If you are intrigued by the idea of becoming an accountant, you may already know the basics of what an accounting career looks like. Without a doubt, you would likely earn respect , job stability, and no doubt a high salary. However, accounting is not a career for everyone.
Just like any career, there are advantages and drawbacks that must be considered before leaping into the field. After all, everybody has strengths, but not everyone is best suited or satisfied with a particular career choice. Thus, if you are on the fence, here are the pros and cons of a career in accounting.
- A Clear Path. Unlike some other fields, such as journalism, political science, or the arts, accounting has a clear and direct career path. The path is straightforward: attend an accredited university, earn a bachelor’s in accounting, take on as many internships as possible and graduate fully qualified to get hired in an accounting position. What you will learn in college is in many ways a technical skill. While critical thinking and strategy is key, you spend much of your time learning technical accounting techniques instead of participating in roundtable Socratic discussion such as in the liberal arts. These skills can be applied directly to your job.
- High Demand. Accountants continue to show a steady job market despite any economic downturn. Accountants work with individuals and businesses to make sure they are financially on track and up to date on their financial records. Certified public accountants even have the ability to manage budgets and implement financial strategy on behalf of a company or organization. You are essentially a link to your client and the financial world, so your job will always be in demand.
- Diversity. Despite what some may think, accounting offers many opportunities for advancement and diversity. Depending on which sector you work in and which job you attain, you can work as much or as little as you’d like. For example, if you desire a 9-5 workspace in an office, you can work for a company in their office. However, if you work independently with multiple clients, you can work from virtually anywhere. Diversity also means you have opportunity to advance and to make a much higher salary.
- Monotony. One of the biggest turn-offs to would-be accountants is the idea that accounting is boring. If you are one of those people, and the benefits don’t outweigh the costs, than this may not be the job for you. If you are not satisfied in a field that is highly regulated, and involves pulling together financial data constantly, then you might want to look elsewhere. If you are still interested in finance but want to pursue a different career, consider becoming a financial analyst or an economist.
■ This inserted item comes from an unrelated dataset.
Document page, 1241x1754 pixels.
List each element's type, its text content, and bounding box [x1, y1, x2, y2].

- Certification. It is true—many accountants remain un-certified and are perfectly happy doing basic accounting work. In fact, you don’t even need to become a CPA to become a CFO. However, CPAs have a huge advantage over non-CPAs. You are allowed more freedom in financial and tax matters within a business or organization, which is a plus if you want more diversity in your job. The one caveat is that the CPA is notoriously difficult. The exam has four parts that are set separately within a strict timeline and roughly half of all candidates fail. This includes first-timers and veteran test-takers. But look on the bright side—that means half do pass and become CPAs. It’s recommended that candidates prioritize their schedules to study for hundreds of hours around the exams. Plenty of candidates similar to you have passed before, so there is no reason why you can’t pass if you dedicate yourself. Many spend hours focusing on testing materials, mock exams and use a CPA exam course in order to speak with a live teacher and study among peers.
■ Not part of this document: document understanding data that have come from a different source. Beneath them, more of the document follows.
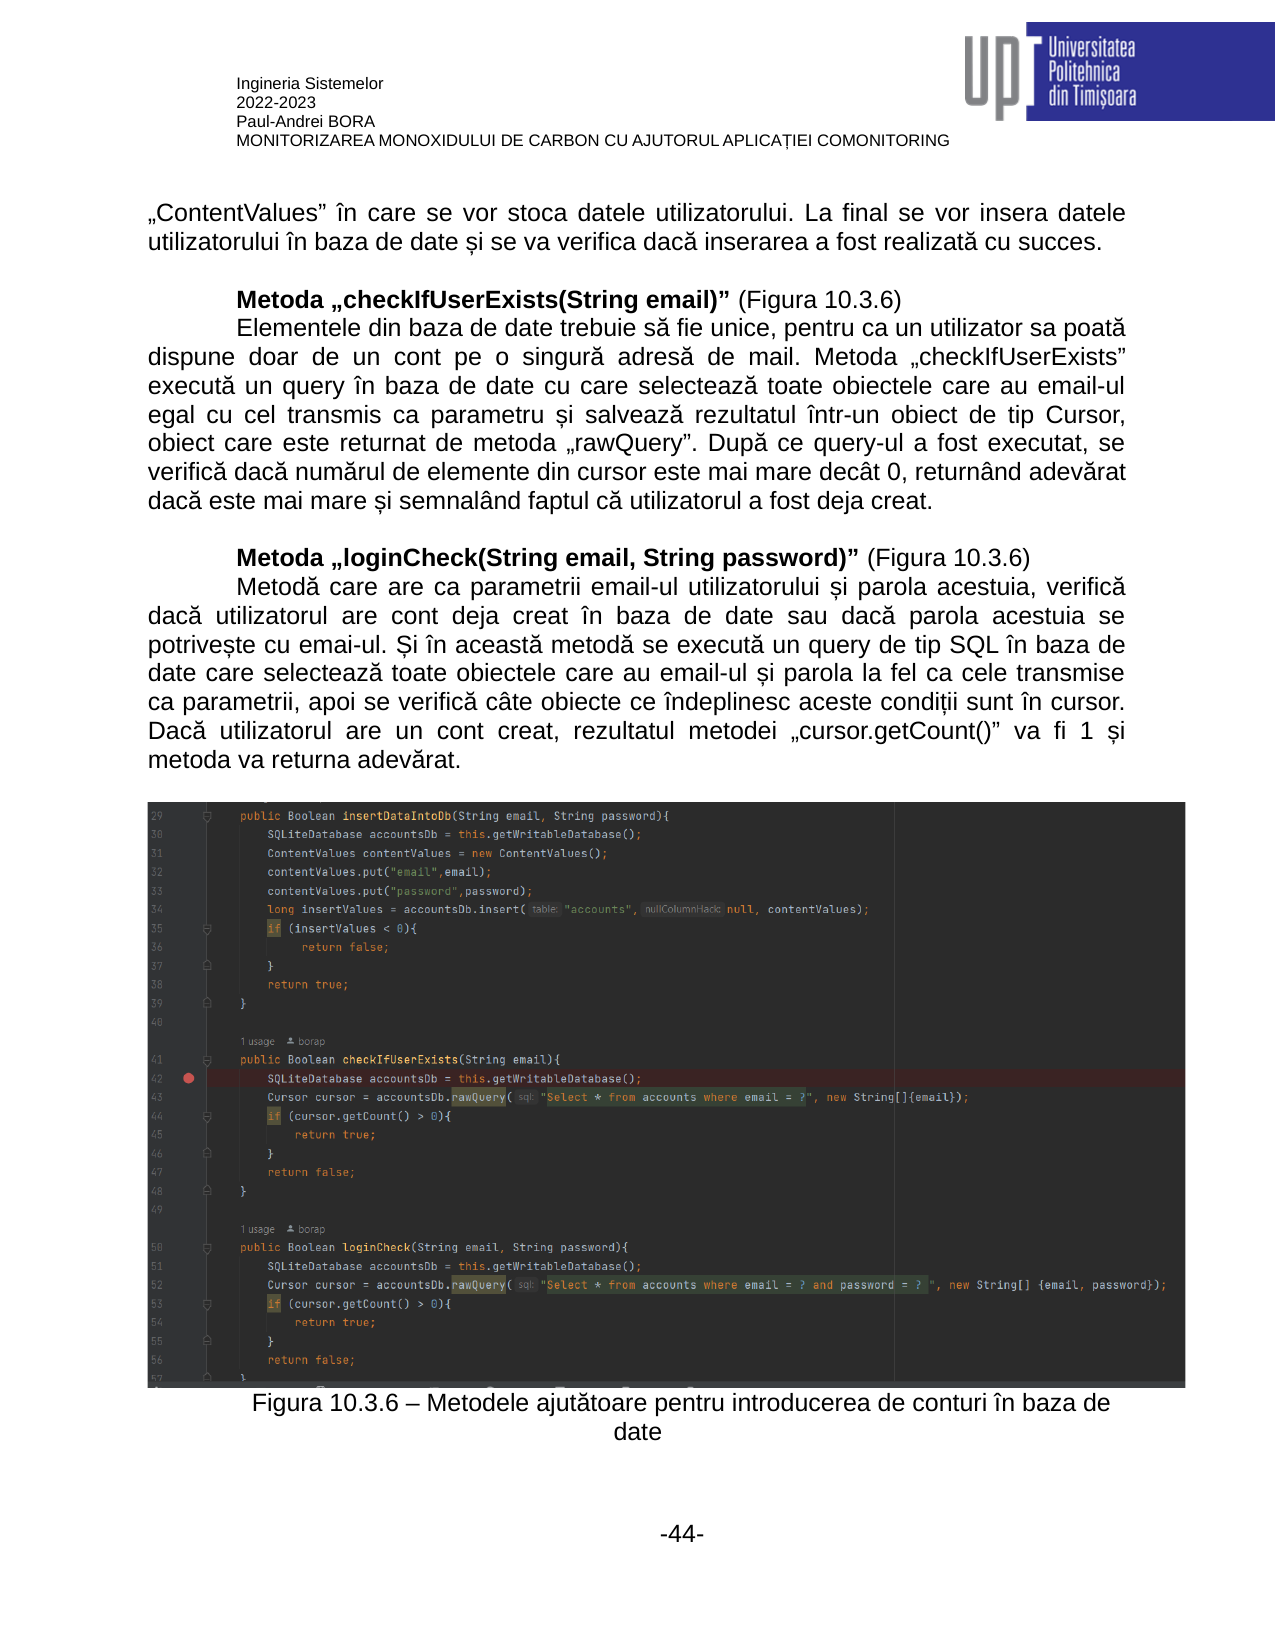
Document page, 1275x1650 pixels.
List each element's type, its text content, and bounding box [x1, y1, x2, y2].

text Metoda „checkIfUserExists(String email)” (Figura 10.3.6) [148, 284, 1127, 313]
picture [965, 22, 1275, 121]
text Metoda „loginCheck(String email, String password)” (Figura 10.3.6) [148, 543, 1127, 572]
picture [147, 802, 1186, 1388]
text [148, 198, 1127, 256]
text Figura 10.3.6 – Metodele ajutătoare pentru introducerea de conturi în baza de date [148, 1388, 1127, 1445]
text Metodă care are ca parametrii email-ul utilizatorului și parola acestuia, verifică dacă utilizatorul are cont deja creat în baza de date sau dacă parola acestuia se potrivește cu emai-ul. Și în această metodă se execută un query de tip SQL în baza de date care selectează toate obiectele care au email-ul și parola la fel ca cele transmise ca parametrii, apoi se verifică câte obiecte ce îndeplinesc aceste condiții sunt în cursor. Dacă utilizatorul are un cont creat, rezultatul metodei „cursor.getCount()” va fi 1 și metoda va returna adevărat. [148, 572, 1127, 773]
text Elementele din baza de date trebuie să fie unice, pentru ca un utilizator sa poată dispune doar de un cont pe o singură adresă de mail. Metoda „checkIfUserExists” execută un query în baza de date cu care selectează toate obiectele care au email-ul egal cu cel transmis ca parametru și salvează rezultatul într-un obiect de tip Cursor, obiect care este returnat de metoda „rawQuery”. După ce query-ul a fost executat, se verifică dacă numărul de elemente din cursor este mai mare decât 0, returnând adevărat dacă este mai mare și semnalând faptul că utilizatorul a fost deja creat. [148, 313, 1127, 514]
- Highly Stressful. Many experience accounting as a highly stressful endeavor. Dealing with a person’s finances is serious business, and when tax season rolls around, the pressure is on. In addition, the more authority you have, the more responsibility is on your shoulders. You will have to manage others to be sure that payroll is handled properly (imagine doing this in a large company), and that any frauds or tax mistakes are avoided. If working in a high-pressure environment suits you and your goals, then this is a good job for you.